According to food experts, broccoli that has turned yellow is usually not rotting but instead simply wilting and deteriorating. As you may know, broccoli — like many other vegetables — tends to age pretty quickly after harvest. So don’t be shocked if you notice some yellowing on broccoli in a matter of just a few days. While broccoli that has yellowed due to maturity is typically safe to eat, you probably won’t want to eat much of it after taking one bite.
The Produce for Better Health Foundation explains that yellowed broccoli is past its prime of peak freshness. Ideally, you want to eat this veggie while it’s still crisp and un-wilted. If you decide to try it anyway, you may observe a strong and bitter flavor that you’re not used to getting from broccoli. On top of not tasting so great, yellowed broccoli has also lost a lot of its nutritional value — especially some important vitamins that were once present.
That said, everyone has different tastes and palates when it comes to produce. Plus, the fiber will still be present in the vegetable, and fiber is usually a great addition to any healthy diet. Just be ready to toss your broccoli in the trash if it’s unpalatable for you. Although it may bum you out to waste healthy food, it’s not worth eating something that is no longer delicious or nutritious. Here’s the good news: It’s possible to stop this pesky problem before it starts in the first place.

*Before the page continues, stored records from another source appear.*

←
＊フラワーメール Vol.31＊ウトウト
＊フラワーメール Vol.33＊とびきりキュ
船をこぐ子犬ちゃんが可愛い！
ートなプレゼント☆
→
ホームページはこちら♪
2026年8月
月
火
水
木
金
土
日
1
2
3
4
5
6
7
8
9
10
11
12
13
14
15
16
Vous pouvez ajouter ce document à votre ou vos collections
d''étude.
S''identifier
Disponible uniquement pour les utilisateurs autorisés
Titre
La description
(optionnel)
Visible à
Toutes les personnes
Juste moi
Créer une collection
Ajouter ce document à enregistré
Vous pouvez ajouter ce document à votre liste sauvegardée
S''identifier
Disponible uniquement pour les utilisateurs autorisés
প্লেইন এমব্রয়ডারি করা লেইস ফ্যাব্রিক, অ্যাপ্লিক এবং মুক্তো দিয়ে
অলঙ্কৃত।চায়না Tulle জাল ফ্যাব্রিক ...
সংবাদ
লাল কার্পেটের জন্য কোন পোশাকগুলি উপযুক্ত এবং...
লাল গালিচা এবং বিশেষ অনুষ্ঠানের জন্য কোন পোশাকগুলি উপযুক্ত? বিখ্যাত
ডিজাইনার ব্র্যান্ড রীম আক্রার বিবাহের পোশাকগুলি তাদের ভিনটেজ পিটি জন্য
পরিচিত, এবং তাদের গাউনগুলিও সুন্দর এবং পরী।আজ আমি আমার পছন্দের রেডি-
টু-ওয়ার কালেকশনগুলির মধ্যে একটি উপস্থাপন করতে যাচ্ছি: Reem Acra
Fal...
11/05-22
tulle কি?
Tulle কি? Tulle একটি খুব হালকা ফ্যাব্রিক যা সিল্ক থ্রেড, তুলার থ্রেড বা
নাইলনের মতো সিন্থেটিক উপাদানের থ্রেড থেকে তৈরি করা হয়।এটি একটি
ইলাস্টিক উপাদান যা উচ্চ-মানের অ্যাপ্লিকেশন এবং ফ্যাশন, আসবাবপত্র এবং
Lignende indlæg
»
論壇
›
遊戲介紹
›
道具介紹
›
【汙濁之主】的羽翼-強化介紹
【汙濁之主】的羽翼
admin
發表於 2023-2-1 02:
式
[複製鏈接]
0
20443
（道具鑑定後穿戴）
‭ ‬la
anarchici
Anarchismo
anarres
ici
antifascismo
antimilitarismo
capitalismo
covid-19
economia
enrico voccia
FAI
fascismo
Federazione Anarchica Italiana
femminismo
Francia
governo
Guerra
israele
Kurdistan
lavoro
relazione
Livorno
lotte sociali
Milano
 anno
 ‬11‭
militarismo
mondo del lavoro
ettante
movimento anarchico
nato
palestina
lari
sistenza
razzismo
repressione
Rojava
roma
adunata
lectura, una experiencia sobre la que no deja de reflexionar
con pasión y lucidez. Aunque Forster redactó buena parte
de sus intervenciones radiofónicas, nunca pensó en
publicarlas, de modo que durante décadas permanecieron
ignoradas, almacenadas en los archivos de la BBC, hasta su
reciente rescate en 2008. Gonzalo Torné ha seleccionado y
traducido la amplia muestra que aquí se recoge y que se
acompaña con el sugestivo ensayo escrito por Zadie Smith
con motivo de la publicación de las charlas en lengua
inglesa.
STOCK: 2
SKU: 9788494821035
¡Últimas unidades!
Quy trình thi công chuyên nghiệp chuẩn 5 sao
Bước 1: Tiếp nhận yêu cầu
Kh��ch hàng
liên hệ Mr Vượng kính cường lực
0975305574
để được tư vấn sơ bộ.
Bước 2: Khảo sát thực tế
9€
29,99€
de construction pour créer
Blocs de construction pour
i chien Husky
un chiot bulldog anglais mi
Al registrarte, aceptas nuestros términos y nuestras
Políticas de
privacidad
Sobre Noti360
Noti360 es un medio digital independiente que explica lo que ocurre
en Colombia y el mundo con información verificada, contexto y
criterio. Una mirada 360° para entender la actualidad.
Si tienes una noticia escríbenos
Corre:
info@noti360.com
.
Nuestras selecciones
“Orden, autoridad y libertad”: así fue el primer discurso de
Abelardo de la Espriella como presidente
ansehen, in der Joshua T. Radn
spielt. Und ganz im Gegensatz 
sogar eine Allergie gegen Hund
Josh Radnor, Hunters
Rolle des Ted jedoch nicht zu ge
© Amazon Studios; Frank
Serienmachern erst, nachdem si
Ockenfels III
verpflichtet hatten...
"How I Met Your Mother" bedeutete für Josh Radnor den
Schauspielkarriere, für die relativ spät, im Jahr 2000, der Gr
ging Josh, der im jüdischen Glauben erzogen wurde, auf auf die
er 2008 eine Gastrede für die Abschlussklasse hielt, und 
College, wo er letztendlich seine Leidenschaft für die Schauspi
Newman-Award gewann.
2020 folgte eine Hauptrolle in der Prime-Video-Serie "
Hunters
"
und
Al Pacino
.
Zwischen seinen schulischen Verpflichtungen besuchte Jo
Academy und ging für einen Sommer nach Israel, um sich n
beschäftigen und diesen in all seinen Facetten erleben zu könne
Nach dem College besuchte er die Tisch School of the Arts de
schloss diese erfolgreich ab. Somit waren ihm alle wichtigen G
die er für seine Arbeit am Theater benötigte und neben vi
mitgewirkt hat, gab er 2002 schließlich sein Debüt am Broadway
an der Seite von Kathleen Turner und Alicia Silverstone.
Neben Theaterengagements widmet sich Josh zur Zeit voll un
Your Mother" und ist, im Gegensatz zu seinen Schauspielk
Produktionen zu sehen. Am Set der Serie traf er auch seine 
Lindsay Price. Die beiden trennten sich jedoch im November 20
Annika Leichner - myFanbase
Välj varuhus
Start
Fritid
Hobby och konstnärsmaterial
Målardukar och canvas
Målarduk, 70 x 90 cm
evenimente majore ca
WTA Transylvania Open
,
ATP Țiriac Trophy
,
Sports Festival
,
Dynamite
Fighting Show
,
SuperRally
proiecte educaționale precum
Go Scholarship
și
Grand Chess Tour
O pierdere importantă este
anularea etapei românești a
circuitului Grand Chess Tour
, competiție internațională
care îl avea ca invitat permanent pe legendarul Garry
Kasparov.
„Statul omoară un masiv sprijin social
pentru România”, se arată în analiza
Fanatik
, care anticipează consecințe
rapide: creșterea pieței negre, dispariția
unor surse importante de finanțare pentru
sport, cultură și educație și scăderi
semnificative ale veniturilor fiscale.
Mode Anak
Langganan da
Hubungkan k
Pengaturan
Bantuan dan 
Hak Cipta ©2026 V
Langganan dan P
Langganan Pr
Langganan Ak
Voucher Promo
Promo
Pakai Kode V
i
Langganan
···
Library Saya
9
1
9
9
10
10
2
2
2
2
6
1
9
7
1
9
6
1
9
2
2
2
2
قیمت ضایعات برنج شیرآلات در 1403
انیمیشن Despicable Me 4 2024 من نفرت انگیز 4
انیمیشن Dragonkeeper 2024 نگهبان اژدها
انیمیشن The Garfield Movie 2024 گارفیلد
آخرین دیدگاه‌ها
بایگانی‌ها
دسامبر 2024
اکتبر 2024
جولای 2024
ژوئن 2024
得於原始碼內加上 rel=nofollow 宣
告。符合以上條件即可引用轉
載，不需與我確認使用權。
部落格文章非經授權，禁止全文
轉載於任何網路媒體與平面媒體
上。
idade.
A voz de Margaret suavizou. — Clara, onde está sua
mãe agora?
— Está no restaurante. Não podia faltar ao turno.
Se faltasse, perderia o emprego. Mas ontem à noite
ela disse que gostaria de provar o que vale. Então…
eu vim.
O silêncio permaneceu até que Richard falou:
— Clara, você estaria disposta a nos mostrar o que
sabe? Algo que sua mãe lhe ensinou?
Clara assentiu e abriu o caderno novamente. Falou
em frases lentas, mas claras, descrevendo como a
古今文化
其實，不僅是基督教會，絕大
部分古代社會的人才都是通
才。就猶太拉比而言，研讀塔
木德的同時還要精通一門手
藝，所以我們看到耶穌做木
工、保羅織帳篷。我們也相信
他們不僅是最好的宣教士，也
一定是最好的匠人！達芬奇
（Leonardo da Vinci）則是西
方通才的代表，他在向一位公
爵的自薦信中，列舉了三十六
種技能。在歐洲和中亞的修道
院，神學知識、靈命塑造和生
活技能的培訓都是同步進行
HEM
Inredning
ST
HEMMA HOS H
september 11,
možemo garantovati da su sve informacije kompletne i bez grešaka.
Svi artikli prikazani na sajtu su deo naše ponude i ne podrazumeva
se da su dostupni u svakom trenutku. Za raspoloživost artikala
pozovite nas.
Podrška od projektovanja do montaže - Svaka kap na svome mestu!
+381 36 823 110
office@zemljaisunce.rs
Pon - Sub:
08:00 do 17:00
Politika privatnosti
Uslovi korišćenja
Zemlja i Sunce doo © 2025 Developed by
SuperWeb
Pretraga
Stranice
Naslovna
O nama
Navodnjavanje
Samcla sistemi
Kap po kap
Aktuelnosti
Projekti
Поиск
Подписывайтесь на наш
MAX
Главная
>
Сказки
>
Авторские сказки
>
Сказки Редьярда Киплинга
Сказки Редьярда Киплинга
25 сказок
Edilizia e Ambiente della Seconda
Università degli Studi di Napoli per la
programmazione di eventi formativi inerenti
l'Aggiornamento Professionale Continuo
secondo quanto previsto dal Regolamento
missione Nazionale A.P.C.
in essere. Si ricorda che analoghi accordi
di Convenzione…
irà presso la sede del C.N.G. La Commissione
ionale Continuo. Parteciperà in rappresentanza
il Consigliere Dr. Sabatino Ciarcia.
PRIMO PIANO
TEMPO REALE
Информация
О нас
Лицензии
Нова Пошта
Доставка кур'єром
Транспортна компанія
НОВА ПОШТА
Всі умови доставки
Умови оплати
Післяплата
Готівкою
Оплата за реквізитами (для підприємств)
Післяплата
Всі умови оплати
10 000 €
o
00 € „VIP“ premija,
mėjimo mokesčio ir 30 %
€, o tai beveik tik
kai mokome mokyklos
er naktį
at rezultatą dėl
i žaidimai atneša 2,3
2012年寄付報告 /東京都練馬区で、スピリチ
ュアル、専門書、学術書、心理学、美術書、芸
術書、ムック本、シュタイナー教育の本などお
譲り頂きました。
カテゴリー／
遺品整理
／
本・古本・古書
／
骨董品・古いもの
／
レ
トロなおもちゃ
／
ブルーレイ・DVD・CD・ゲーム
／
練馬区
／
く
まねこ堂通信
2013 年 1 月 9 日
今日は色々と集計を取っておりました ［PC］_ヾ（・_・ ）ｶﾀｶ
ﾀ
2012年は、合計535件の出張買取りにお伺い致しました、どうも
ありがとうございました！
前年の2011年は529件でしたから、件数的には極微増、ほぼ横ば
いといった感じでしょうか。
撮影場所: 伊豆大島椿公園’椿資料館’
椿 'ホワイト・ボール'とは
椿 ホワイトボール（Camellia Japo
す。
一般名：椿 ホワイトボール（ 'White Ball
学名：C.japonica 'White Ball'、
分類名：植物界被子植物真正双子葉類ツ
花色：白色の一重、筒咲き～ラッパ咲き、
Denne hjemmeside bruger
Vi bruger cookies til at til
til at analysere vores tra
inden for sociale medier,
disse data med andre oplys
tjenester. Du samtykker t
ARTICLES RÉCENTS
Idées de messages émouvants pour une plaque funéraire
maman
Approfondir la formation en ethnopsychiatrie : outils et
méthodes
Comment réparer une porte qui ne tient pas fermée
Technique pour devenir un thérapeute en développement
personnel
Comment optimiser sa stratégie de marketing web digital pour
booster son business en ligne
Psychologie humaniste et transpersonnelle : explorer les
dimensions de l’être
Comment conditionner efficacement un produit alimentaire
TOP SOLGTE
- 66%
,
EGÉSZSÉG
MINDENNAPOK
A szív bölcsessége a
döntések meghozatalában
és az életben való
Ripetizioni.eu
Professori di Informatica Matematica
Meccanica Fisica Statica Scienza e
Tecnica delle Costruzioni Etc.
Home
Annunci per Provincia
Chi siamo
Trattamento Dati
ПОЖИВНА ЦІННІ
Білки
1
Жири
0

In order to prevent broccoli from yellowing, experts recommend using broccoli in recipes while the veggie is still obviously fresh and green. To maintain the freshness, you can refrigerate it in a plastic bag and aim to use it in three to five days. Not sure whether you’ll use the produce that soon? You also have the option of freezing it instead. If you wash it, blanch it, cool it, and then bag it in an airtight container, it’ll remain in good quality for up to a year.
If you’re going to eat broccoli, it might as well be the best kind!